Chapter 2. Principles for Avoiding Failure | Scalable Internet Architectures

2. Principles for Avoiding Failure

Avoiding failure is a goal shared by every operations, business, and development team. Although I am more of a manager and software engineer now, my roots are in systems administration. During the dot-com bubble, I managed the systems and network administration for several large dot com infrastructures.

I may be biased (though I think I'm right) in saying that avoiding failure is more fundamental to systems administrators than many other disciplines. Why is this so? Because systems administrators are the ones awake at 3 a.m. when disaster strikes and who spend the next 36 consecutive bleary-eyed hours trying to fix the problem.

People on the business side want things desperately, but the want is incomplete because they do not have the skills to execute those wants personally. Instead they collaborate with two teams of people: the development group and the operations group. Because the development group works so closely with the business group to satisfy their demands, both groups tend to lose the valuable insights offered by the operations group.
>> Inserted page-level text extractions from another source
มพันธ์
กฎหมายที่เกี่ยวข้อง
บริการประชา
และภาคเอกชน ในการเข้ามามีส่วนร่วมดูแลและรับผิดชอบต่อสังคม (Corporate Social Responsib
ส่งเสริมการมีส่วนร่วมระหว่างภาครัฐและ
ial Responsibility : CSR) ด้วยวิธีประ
At the end of the day, things have to run. The sole purpose of an operations group is to make sure that things run smoothly. Having the operations group available and participating regularly in the goal-oriented business meetings and technical development meetings can be enormously valuable.
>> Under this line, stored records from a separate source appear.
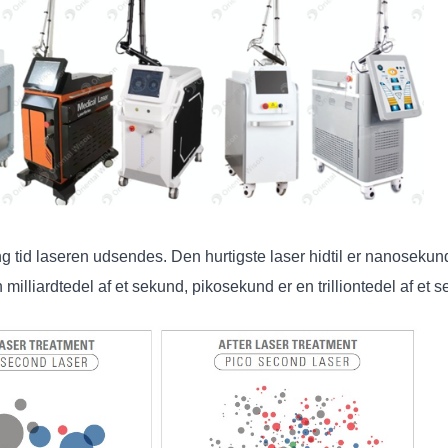
ng tid laseren udsendes. Den hurtigste laser hidtil er nanosekun
lliardtedel af et sekund, pikosekund er en trilliontedel af et 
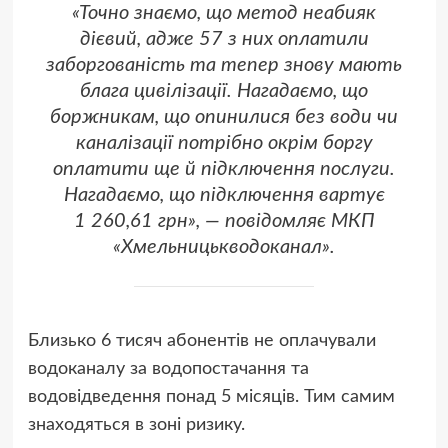
«Точно знаємо, що метод неабияк
дієвий, адже 57 з них оплатили
заборгованість та тепер знову мають
блага цивілізації. Нагадаємо, що
боржникам, що опинилися без води чи
каналізації потрібно окрім боргу
оплатити ще й підключення послуги.
Нагадаємо, що підключення вартує
1 260,61 грн», — повідомляє МКП
«Хмельницькводоканал».
Близько 6 тисяч абонентів не оплачували
водоканалу за водопостачання та
водовідведення понад 5 місяців. Тим самим
знаходяться в зоні ризику.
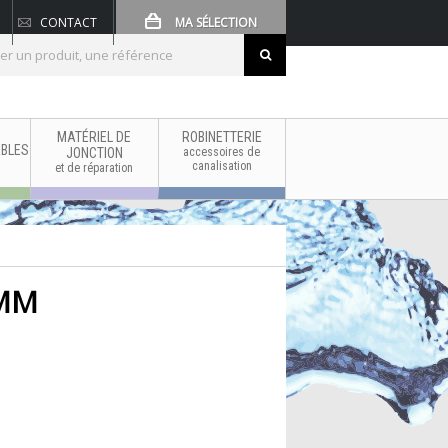
CONTACT
MA SÉLECTION
MATÉRIEL DE
ROBINETTERIE
BLES
JONCTION
accessoires de
canalisation
et de réparation
 MM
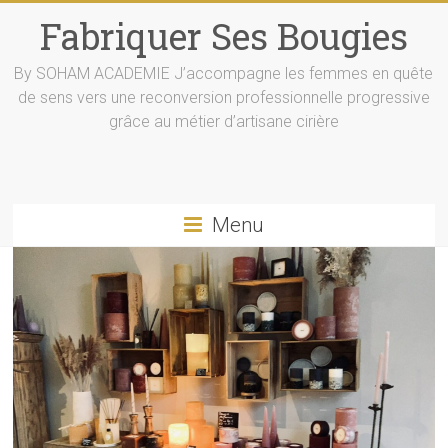
Skip
Fabriquer Ses Bougies
to
content
By SOHAM ACADEMIE J’accompagne les femmes en quête
de sens vers une reconversion professionnelle progressive
grâce au métier d’artisane cirière
Menu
Systems administrators like things automated. Ideally, everything would run itself, and all our time would be spent reading our favorite websites and RSS feeds. In some environments this is possible. Large web architectures have a tendency to deviate from this utopia. Many sites still have break-neck development schedules and are constantly adapting business needs that demand newly developed technology to drive them. This means that the business demands the development team to relentlessly launch new code into production.

In my experience, developers have no qualms about pushing code live to satisfy urgent business needs without regard to the fact that it may capsize an entire production environment at the most inopportune time. This happens repeatedly. My assumption is that a developer feels that refusing to meet a demand from the business side is more likely to result in termination than the huge finger-pointing that will ensue post-launch.
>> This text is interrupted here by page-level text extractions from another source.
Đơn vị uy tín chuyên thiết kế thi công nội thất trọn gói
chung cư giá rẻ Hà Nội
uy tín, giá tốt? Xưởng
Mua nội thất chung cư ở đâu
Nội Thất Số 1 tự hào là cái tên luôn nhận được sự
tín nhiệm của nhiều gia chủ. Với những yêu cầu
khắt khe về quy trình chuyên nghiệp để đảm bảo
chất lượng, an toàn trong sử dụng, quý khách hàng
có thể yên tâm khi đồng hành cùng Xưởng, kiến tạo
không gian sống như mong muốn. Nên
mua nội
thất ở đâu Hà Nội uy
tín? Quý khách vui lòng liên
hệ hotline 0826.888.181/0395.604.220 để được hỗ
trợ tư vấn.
It is not, however, a lost cause. By understanding the dynamics of the business you can formulate policies and procedures to prevent these things from happening. Regardless of whether formal procedures are even feasible in your company or whether fully written procedures for developing and writing procedures already exist, a set of principles for avoiding failure can be adopted. First and foremost is the education of the development team and the operations team regarding the ramifications of failure.